Setiap kali aku dan Adya pergi jalan-jalan ke mall sering kali saat lewat gerai pakaian dia selalu bilang, “bapak tuh pakaiannya dikit, tapi sampai sekarang masih awet padahal belinya pas jaman aku masih di Salatiga” terus dilanjutin “kalo beli yang bagus meskipun mahal dikit tapi awet bla, bla, bla”
Karena mungkin terlalu sering denger dia bilang gitu dan juga pas aku baca-baca tentang minimalism aku berkesimpulan kita akan cenderung lebih memaknai hidup ketika hanya memiliki sedikit barang namun nilai barang itu berdampak banyak.
Kaitannya adalah saat kita membeli barang dengan kualitas bagus sehingga barang itu awet, kita dapat menghemat waktu untuk terus menerus membeli barang yang serupa.
Beli barang A seharga Rp. 150.000 untuk kualitas dengan jangka waktu 2 tahun lebih baik, daripada beli barang B seharga Rp. 100.000 dengan kualitas yang bertahan 1 tahun.
Minimalism mendorong kita untuk memaknai hidup, tidak menyia-nyiakan barang, ruang, waktu, pikiran, tenaga secara percuma dan memanfaatkan nilainya semaksimal mungkin.
Dengan membeli barang yang kualitasnya bagus, kita setidaknya sudah bisa menghemat waktu dan uang. Waktu yang kita gunakan untuk berpikir ketika ada barang rusak dan perlu menggantinya karena barang itu punya value juga termasuk menyia-nyiakan waktu. Nah kita meminimalisir itu terjadi.
Sebagai contohnya, aku 2 bulan lalu membeli jas hujan harga Rp 90.000. Baru aku gunakan 2 kali pemakaian sudah sobek bagian celananya. Aku lalu mikir dan berusaha setidaknya jas hujan itu masih bisa dipakai 10 kali biar setiap pemakaiannya terhitung biaya Rp 9.000.
Setelah jas hujan itu benar-benar tidak bisa dipakai, aku membuangnya lalu beli jas hujan lagi yang lain dengan harga 3 kali lipat dari harga jas hujan sebelumnya, Rp 270.000. Dari sisi kualitas memang beda jauh, kenyamanan saat dipakai, sampai-sampai aku pengen hujan-hujanan pakai jas hujan itu saking enaknya. Dari bahannya juga aku sudah bisa menyimpulkan bahwa barang ini lebih awet dari sebelumnya.

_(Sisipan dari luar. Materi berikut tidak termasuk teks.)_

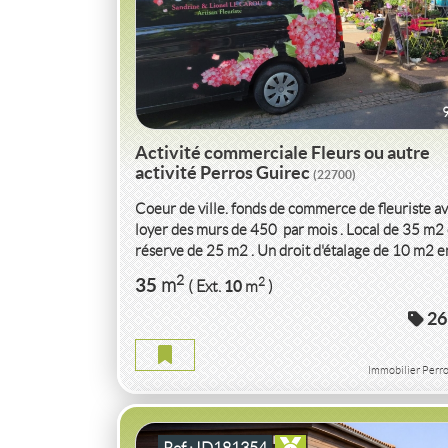
Activité commerciale Fleurs ou autre
activité Perros Guirec
(22700)
Coeur de ville. fonds de commerce de fleuriste a
loyer des murs de 450  par mois . Local de 35 m2
réserve de 25 m2 . Un droit d'étalage de 10 m2 e
extérieur....
VENTE
ACTIVITÉ COMMERCIALE
GLAC
2
35
2
m
10
( Ext.
m
)
CAPBRETON
(40130)
26
ACTIVITÉ COMMERCIALE GLACIER CAPBRE
Immobilier Perro
2
63
2
m
20
( Terrasse
m
)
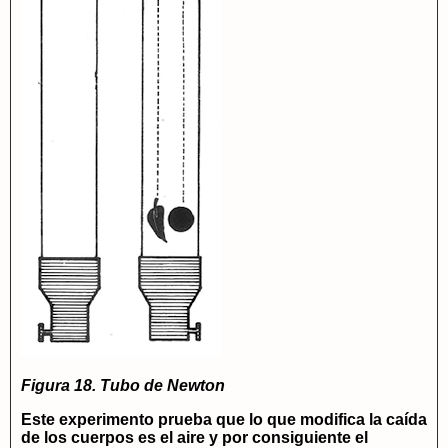
Figura 18. Tubo de Newton
Este experimento prueba que lo que modifica la caída
de los cuerpos es el aire y por consiguiente el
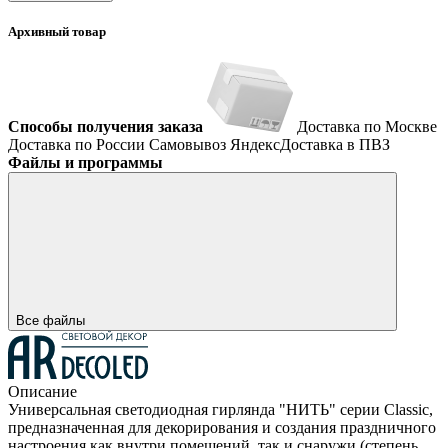
Архивный товар
Способы получения заказа
Доставка по Москве
Доставка по России
Самовывоз
ЯндексДоставка в ПВЗ
Файлы и программы
Все файлы
Описание
Универсальная светодиодная гирлянда "НИТЬ" серии Classic,
предназначенная для декорирования и создания праздничного
настроения как внутри помещений, так и снаружи (степень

Apakah harus selalu beli yang mahal?
Aku pernah liat sebuah chart lupa apa namanya, yang menjelaskan bahwa setiap jenis produk itu ada harga maksimal dengan kegunaan maksimalnya.
Contohnya, jika kita membeli HP dengan harga 1 juta, pasti kita hanya dapat kualitas yang rendah. Kita naikin lagi jadi 3 juta kualitas yang didapat dari HP tersebut naik, fitur yang disediakan juga sudah menemui kriteria yang kita butuhkan. Mungkin kita sudah cukup membeli HP seharga 3 jutaan, secara grafik sudah bertemu titik harga = titik value yang kita butuhkan. Lalu apa yang terjadi bila kita beli HP seharga 10 juta dengan fitur yang bagus namun tidak kita butuhkan? Jadinya price > value yang kita butuhkan.
Iya benar, dengan HP seharga segitu pasti fiturnya bisa kita manfaatkan untuk bikin konten, tapi ga semua orang pengen bahkan mau jadi konten kreator. Misalkan mau mungkin ga saat itu juga, dan konsep minimalism tidak mengenal kata “just in case”, “misalkan nanti”, “lha nek mengko kirane butuh”.
Jadi metriksnya adalah valuenya, beli barang dengan value tertinggi yang kita butuhkan. Agar yang kita dapatkan barang yang berkualitas namun dengan value dan harga yang sesuai dengan kebutuhan dan kemampuan kita.
Apa harus terpaku pada brand?
Kalo aku sendiri ga harus, tapi brand bisa dijadikan pertimbangan. Karena brand juga ada harganya, bisa jadi barang dengan kualitas mirip hampir sama secara harga bisa lumayan jauh berbeda. Pilih sesuai selera tapi yang sesuai kantong juga saja. Asal barangnya berkualitas kemungkinan untuk menyesal membeli karena brand harusnya kecil.
Mempertimbangkan hal yang akan kita beli menurutku juga termasuk dalam kebijaksanaan. Biar setelah melakukan pembelian barang yang kita beli menambahkan nilai lebih dan meningkatkan kualitas hidup kita. Asal ga terlalu lama mempertimbangkannya, karena masih banyak hal yang perlu dikerjakan.